- **Work task**: All records after this line are to be returned verbatim.

· · · · ·

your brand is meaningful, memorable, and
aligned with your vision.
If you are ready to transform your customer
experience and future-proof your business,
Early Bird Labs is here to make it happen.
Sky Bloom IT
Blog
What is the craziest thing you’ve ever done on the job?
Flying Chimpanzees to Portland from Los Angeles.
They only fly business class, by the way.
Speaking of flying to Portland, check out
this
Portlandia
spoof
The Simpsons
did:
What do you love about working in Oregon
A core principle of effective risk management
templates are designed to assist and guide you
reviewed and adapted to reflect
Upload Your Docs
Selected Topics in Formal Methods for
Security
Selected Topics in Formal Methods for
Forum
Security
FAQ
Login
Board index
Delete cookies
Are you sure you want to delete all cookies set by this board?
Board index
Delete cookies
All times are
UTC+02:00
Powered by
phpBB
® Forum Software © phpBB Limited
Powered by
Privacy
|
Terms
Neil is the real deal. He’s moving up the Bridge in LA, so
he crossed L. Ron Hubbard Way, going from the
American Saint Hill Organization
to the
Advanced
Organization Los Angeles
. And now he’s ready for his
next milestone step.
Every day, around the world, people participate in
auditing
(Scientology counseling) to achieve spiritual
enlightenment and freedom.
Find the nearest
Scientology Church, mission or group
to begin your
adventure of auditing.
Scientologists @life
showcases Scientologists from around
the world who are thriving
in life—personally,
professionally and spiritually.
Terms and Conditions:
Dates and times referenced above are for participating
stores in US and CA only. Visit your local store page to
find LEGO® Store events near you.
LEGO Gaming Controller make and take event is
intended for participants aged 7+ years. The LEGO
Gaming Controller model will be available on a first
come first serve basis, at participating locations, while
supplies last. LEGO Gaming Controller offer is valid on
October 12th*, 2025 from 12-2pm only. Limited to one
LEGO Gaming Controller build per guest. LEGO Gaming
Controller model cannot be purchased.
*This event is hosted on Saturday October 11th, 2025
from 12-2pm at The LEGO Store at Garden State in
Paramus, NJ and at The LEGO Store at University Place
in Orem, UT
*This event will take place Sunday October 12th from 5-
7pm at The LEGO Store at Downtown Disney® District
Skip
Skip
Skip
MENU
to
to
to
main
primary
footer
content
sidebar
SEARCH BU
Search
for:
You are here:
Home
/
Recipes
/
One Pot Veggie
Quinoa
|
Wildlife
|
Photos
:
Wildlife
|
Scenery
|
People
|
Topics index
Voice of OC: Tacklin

· · · · ·

- **The completed task**:
your brand is meaningful, memorable, and
aligned with your vision.
If you are ready to transform your customer
experience and future-proof your business,
Early Bird Labs is here to make it happen.
Sky Bloom IT
Blog
What is the craziest thing you’ve ever done on the job?
Flying Chimpanzees to Portland from Los Angeles.
They only fly business class, by the way.
Speaking of flying to Portland, check out
this
Portlandia
spoof
The Simpsons
did:
What do you love about working in Oregon
A core principle of effective risk management
templates are designed to assist and guide you
reviewed and adapted to reflect
Upload Your Docs
Selected Topics in Formal Methods for
Security
Selected Topics in Formal Methods for
Forum
Security
FAQ
Login
Board index
Delete cookies
Are you sure you want to delete all cookies set by this board?
Board index
Delete cookies
All times are
UTC+02:00
Powered by
phpBB
® Forum Software © phpBB Limited
Powered by
Privacy
|
Terms
Neil is the real deal. He’s moving up the Bridge in LA, so
he crossed L. Ron Hubbard Way, going from the
American Saint Hill Organization
to the
Advanced
Organization Los Angeles
. And now he’s ready for his
next milestone step.
Every day, around the world, people participate in
auditing
(Scientology counseling) to achieve spiritual
enlightenment and freedom.
Find the nearest
Scientology Church, mission or group
to begin your
adventure of auditing.
Scientologists @life
showcases Scientologists from around
the world who are thriving
in life—personally,
professionally and spiritually.
Terms and Conditions:
Dates and times referenced above are for participating
stores in US and CA only. Visit your local store page to
find LEGO® Store events near you.
LEGO Gaming Controller make and take event is
intended for participants aged 7+ years. The LEGO
Gaming Controller model will be available on a first
come first serve basis, at participating locations, while
supplies last. LEGO Gaming Controller offer is valid on
October 12th*, 2025 from 12-2pm only. Limited to one
LEGO Gaming Controller build per guest. LEGO Gaming
Controller model cannot be purchased.
*This event is hosted on Saturday October 11th, 2025
from 12-2pm at The LEGO Store at Garden State in
Paramus, NJ and at The LEGO Store at University Place
in Orem, UT
*This event will take place Sunday October 12th from 5-
7pm at The LEGO Store at Downtown Disney® District
Skip
Skip
Skip
MENU
to
to
to
main
primary
footer
content
sidebar
SEARCH BU
Search
for:
You are here:
Home
/
Recipes
/
One Pot Veggie
Quinoa
|
Wildlife
|
Photos
:
Wildlife
|
Scenery
|
People
|
Topics index
Voice of OC: Tacklin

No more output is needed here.